Exercise brief >> Repeat, exactly and in full, the lines of the listing below, but without any pictures.
========================
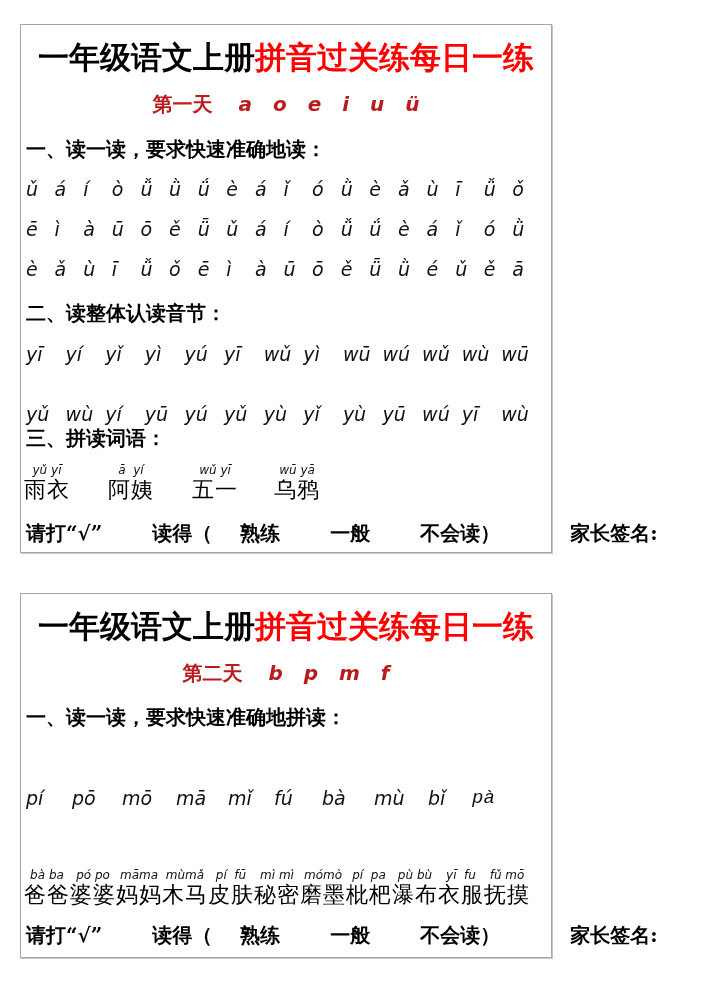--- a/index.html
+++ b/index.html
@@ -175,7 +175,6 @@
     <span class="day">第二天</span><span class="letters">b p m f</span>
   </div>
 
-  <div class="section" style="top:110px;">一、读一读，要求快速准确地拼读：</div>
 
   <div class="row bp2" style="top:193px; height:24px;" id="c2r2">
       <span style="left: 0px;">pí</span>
========================
Reply to the task >>
--- a/index.html
+++ b/index.html
@@ -175,7 +175,6 @@
     <span class="day">第二天</span><span class="letters">b p m f</span>
   </div>
 
-  <div class="section" style="top:110px;">一、读一读，要求快速准确地拼读：</div>
 
   <div class="row bp2" style="top:193px; height:24px;" id="c2r2">
       <span style="left: 0px;">pí</span>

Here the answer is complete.